I’d like to discuss the decision to disable the Back button, and to make suggestions for its reintroduction by highlighting a few use cases:
[ol][li]User accidentally taps the icon while browsing apps.[/li]
[li]User allows the game to load, then decides to play a different game.[/li]
[li]User wants to check something in the LengendEx and/or Rankings. This user has very large fingers.[/li]
[li]User holds their device with the V-stick precariously close to their back button.[/li]

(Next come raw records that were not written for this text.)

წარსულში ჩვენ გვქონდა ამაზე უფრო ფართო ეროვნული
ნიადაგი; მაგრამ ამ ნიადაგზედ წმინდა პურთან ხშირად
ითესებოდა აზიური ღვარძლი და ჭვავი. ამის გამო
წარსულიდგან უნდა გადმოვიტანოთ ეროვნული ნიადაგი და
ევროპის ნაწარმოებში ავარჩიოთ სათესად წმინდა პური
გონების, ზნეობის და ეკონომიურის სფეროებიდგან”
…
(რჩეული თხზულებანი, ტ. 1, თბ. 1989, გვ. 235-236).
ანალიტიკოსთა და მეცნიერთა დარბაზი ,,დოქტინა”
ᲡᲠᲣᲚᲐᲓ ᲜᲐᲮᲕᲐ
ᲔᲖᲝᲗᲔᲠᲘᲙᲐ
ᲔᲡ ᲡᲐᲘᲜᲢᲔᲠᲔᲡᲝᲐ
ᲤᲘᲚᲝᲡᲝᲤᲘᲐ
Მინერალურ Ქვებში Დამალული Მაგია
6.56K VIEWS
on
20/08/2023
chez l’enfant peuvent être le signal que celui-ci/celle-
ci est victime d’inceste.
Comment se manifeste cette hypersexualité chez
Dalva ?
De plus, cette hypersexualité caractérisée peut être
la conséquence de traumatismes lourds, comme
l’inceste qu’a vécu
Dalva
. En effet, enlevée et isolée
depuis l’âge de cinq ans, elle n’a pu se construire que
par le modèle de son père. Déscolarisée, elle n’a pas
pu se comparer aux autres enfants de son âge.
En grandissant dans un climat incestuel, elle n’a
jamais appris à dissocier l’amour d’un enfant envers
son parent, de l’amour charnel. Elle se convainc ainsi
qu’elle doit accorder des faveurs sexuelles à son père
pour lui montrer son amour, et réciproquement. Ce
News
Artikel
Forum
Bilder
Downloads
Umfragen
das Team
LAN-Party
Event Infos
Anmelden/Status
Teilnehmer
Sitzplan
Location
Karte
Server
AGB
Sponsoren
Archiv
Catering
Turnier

[li]User often checks their inventory.[/li][/ol]
My suggestions for each:
Use Case 1:
App-etiquette would dictate that if an application has a loading screen, that enough cpu cycles are left free to respond immediately to a Back button press, exactly to cover this use case. The problem is much worse for someone using the device who doesn’t actually play the game. After attempting to press the Back button a dozen or so times, they are likely to open the Task Manager, and terminate it from there, believing it to be “Not Responding”.
I don’t do any Andriod development, but I suspect there’s a mechanism in place to allow a process to forfeit its allotted processor time to DoEvents() or the like.
Use Case 2:
This probably doesn’t happen very often, but Use Case 1 may cross over into this one, depending on how long it takes the user to realize their mistake. Rather then being able to exit by pressing Back, the user is required to Tap to Start, specifically tap the Quit button, and then confirm that they’d like to quit.
Use Case 3:
The tiny Xs in the corner of these dialogs are rather difficult to press, especially when using one’s thumbs, as a gamer might be apt to do. The Back button should close the current item, and navigate backwards to the previous - I believe this is the expected and intuitive behavior. Additionally, from the second Main screen, it should navigate back to the first, and from the first it should act as if the user had pressed Quit.
Use Case 4:
The Back button should be disabled while dungeon crawling. This, in my opinion, is the only circumstance that disabling the Back button is more likely to be a benefit to the user, than a hinderance.
Use Case 5:
The Back button should close the User menu, exactly as if the user had clicked Resume.